The problem: The answer should consist of the full listing below, repeated exactly and free of pictures.

Study material:
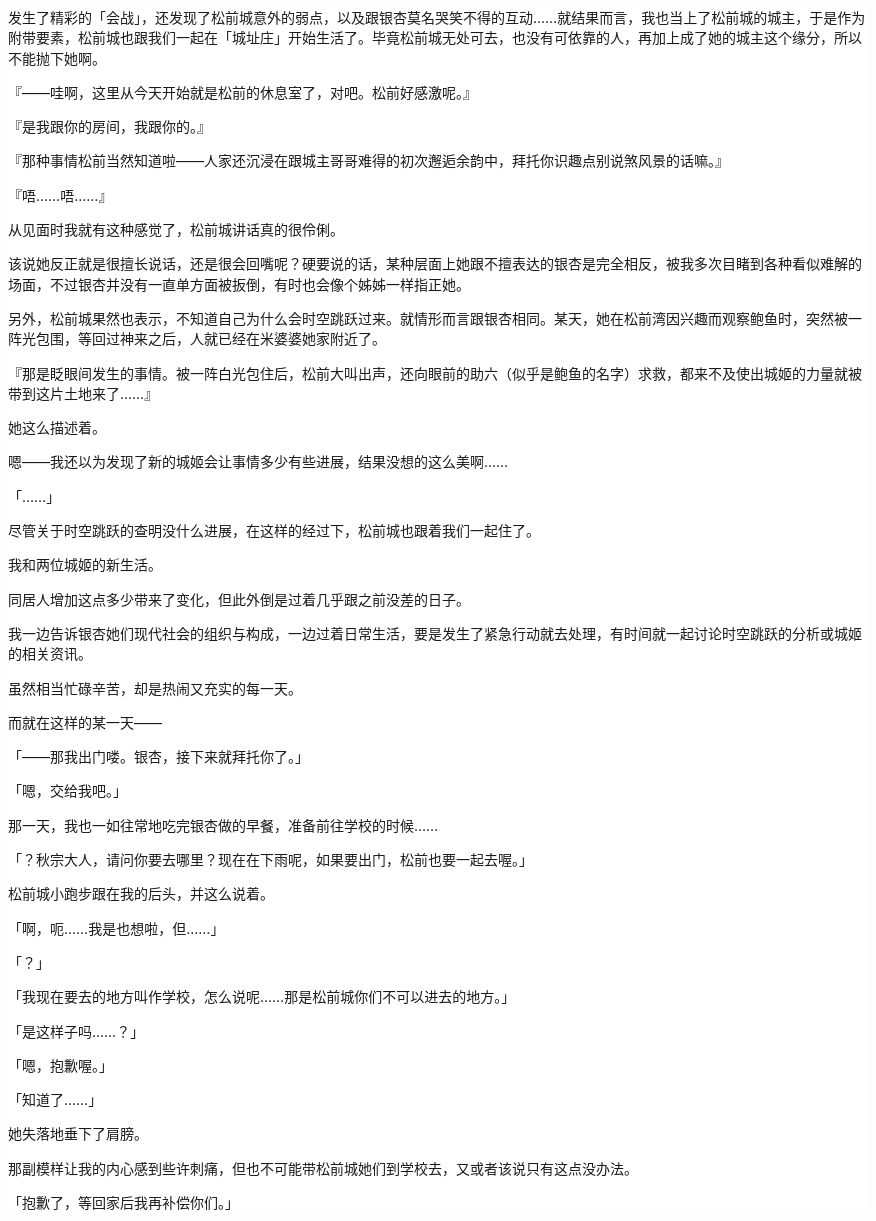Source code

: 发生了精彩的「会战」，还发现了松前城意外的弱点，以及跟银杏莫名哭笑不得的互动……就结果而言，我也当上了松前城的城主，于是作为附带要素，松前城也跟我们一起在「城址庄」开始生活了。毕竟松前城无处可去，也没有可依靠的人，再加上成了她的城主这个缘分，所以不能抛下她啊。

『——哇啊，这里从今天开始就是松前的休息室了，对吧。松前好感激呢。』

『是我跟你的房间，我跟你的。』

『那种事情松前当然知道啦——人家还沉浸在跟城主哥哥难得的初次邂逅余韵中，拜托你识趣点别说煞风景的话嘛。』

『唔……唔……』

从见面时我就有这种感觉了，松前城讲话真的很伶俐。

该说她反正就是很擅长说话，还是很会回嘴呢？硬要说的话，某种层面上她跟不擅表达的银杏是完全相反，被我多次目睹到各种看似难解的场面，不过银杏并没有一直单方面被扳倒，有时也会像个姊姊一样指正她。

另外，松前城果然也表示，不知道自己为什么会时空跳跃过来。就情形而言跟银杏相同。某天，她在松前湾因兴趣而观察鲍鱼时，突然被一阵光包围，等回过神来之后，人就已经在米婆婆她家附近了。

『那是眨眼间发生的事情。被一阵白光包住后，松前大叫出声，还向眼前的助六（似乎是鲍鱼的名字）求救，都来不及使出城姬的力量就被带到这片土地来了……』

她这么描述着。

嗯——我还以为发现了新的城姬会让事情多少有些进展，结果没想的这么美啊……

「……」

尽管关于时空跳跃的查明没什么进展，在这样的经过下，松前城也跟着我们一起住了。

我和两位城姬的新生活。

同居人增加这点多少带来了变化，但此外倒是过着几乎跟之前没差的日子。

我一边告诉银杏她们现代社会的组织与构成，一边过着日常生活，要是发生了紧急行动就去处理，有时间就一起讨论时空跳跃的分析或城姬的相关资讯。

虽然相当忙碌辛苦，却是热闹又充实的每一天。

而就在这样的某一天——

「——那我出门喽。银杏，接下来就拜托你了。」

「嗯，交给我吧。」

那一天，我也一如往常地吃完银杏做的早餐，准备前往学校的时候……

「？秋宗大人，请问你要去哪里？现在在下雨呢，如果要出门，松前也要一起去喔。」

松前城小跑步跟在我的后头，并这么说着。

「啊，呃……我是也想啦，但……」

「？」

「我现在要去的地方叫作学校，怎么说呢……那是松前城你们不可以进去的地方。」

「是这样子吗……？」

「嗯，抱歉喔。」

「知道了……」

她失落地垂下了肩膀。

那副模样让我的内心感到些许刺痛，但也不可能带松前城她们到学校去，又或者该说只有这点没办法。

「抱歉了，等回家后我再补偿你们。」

Task output:
Source code

: 发生了精彩的「会战」，还发现了松前城意外的弱点，以及跟银杏莫名哭笑不得的互动……就结果而言，我也当上了松前城的城主，于是作为附带要素，松前城也跟我们一起在「城址庄」开始生活了。毕竟松前城无处可去，也没有可依靠的人，再加上成了她的城主这个缘分，所以不能抛下她啊。

『——哇啊，这里从今天开始就是松前的休息室了，对吧。松前好感激呢。』

『是我跟你的房间，我跟你的。』

『那种事情松前当然知道啦——人家还沉浸在跟城主哥哥难得的初次邂逅余韵中，拜托你识趣点别说煞风景的话嘛。』

『唔……唔……』

从见面时我就有这种感觉了，松前城讲话真的很伶俐。

该说她反正就是很擅长说话，还是很会回嘴呢？硬要说的话，某种层面上她跟不擅表达的银杏是完全相反，被我多次目睹到各种看似难解的场面，不过银杏并没有一直单方面被扳倒，有时也会像个姊姊一样指正她。

另外，松前城果然也表示，不知道自己为什么会时空跳跃过来。就情形而言跟银杏相同。某天，她在松前湾因兴趣而观察鲍鱼时，突然被一阵光包围，等回过神来之后，人就已经在米婆婆她家附近了。

『那是眨眼间发生的事情。被一阵白光包住后，松前大叫出声，还向眼前的助六（似乎是鲍鱼的名字）求救，都来不及使出城姬的力量就被带到这片土地来了……』

她这么描述着。

嗯——我还以为发现了新的城姬会让事情多少有些进展，结果没想的这么美啊……

「……」

尽管关于时空跳跃的查明没什么进展，在这样的经过下，松前城也跟着我们一起住了。

我和两位城姬的新生活。

同居人增加这点多少带来了变化，但此外倒是过着几乎跟之前没差的日子。

我一边告诉银杏她们现代社会的组织与构成，一边过着日常生活，要是发生了紧急行动就去处理，有时间就一起讨论时空跳跃的分析或城姬的相关资讯。

虽然相当忙碌辛苦，却是热闹又充实的每一天。

而就在这样的某一天——

「——那我出门喽。银杏，接下来就拜托你了。」

「嗯，交给我吧。」

那一天，我也一如往常地吃完银杏做的早餐，准备前往学校的时候……

「？秋宗大人，请问你要去哪里？现在在下雨呢，如果要出门，松前也要一起去喔。」

松前城小跑步跟在我的后头，并这么说着。

「啊，呃……我是也想啦，但……」

「？」

「我现在要去的地方叫作学校，怎么说呢……那是松前城你们不可以进去的地方。」

「是这样子吗……？」

「嗯，抱歉喔。」

「知道了……」

她失落地垂下了肩膀。

那副模样让我的内心感到些许刺痛，但也不可能带松前城她们到学校去，又或者该说只有这点没办法。

「抱歉了，等回家后我再补偿你们。」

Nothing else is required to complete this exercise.